Knowledge of metabolic disease:

  • Learn the indications for metabolic screening of newborns or potential carriers (heterozygotes).

  • Know and be able to interpret key laboratory data for initial metabolic evaluations, e.g., glucose, electrolytes, pH, lactate, ammonia, urine organic acids, blood amino acids, blood carnitine and acylcarnitine profile.

  • Learn the indications for suspecting inborn errors and the chief differential diagnosis for the following age groups--newborns, toddlers, older children.

  • Learn examples of metabolic disease categories including phenylketonuria (aminoacidurias), methylmalonic acidemia (organic acidemias), galactosemia (carbohydrate disorders), ornithine transcarbamylase deficiency (urea cycle disorders), and glycogen storage disorders and mucopolysaccharide storage diseases (storage diseases).
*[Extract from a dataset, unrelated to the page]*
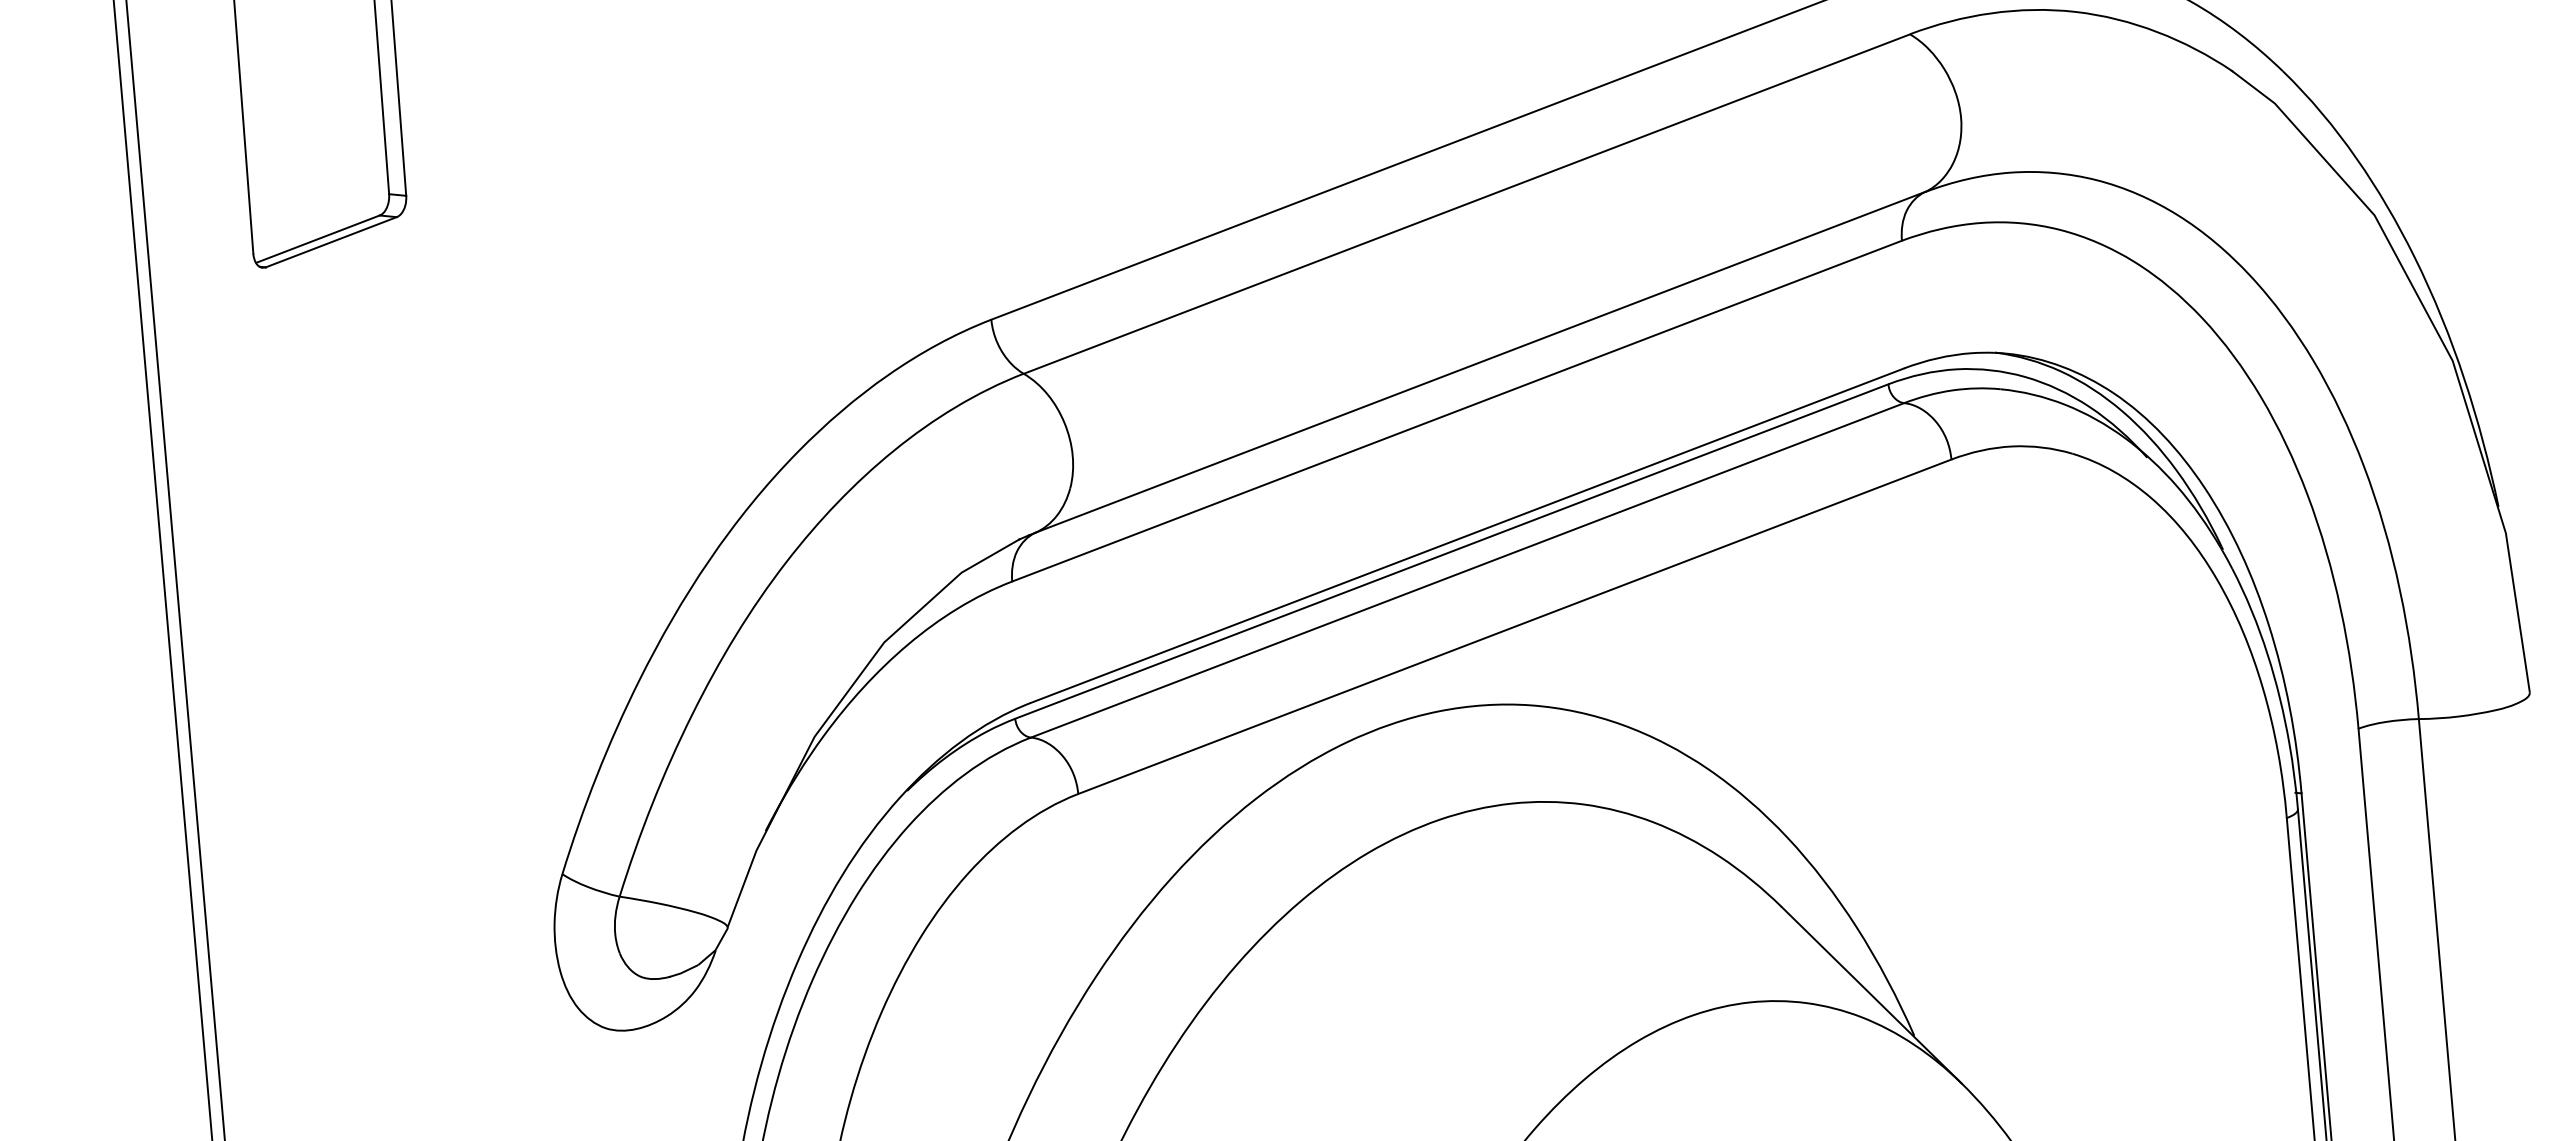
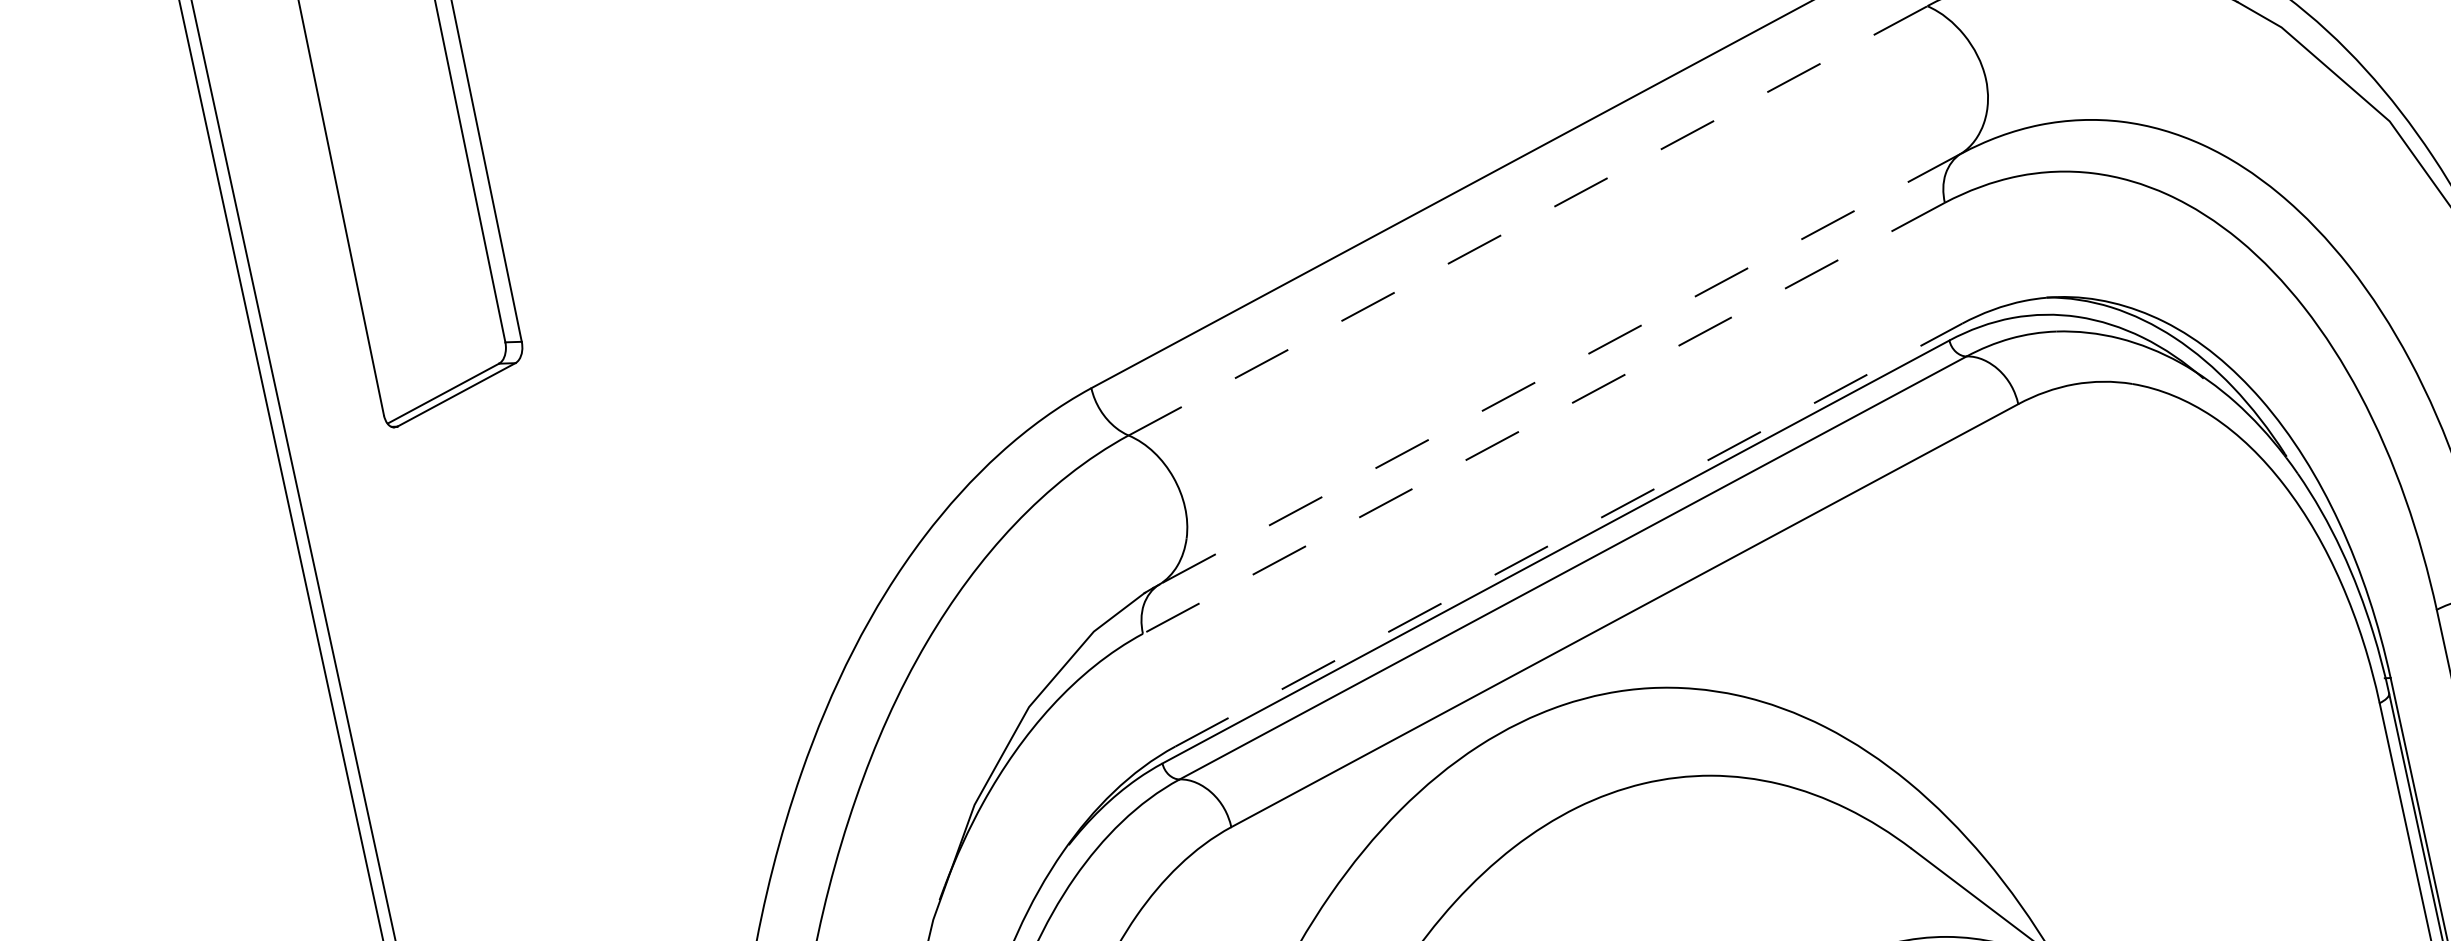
line: (1466, 204) -> (1527, 221), solid -> dashed
line: (1479, 362) -> (1559, 369), solid -> dashed
line: (1456, 411) -> (1543, 418), solid -> dashed
line: (1467, 535) -> (1568, 534), solid -> dashed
  • Learn major modes of therapy for metabolic disease, including dietary avoidance (PKU, galactosemia, urea cycle disorders), dietary modulation (glycogen storage disease), vitamin supplementation (methylmalonic acidemia, propionic acidemia/holocarboxylase deficiency), and alternative pathway therapy (urea cycle disorders).

  • Learn how to respond to abnormal results on newborn screening tests.


Knowledge of congenital anomalies and dysmorphology:

  • Be able to perform a dysmorphology examination with emphasis on recognition of minor anomalies (e.g., low-set ears, webbed neck, single palmar crease).

  • Know the differences among syndromes, associations, sequences, and single anomalies.

  • Know several common syndromes and their preventive management-e.g., Down syndrome, Turner syndrome, Klinefelter syndrome, Noonan syndrome, Williams syndrome, Marfan syndrome, and neurofibromatosis-1.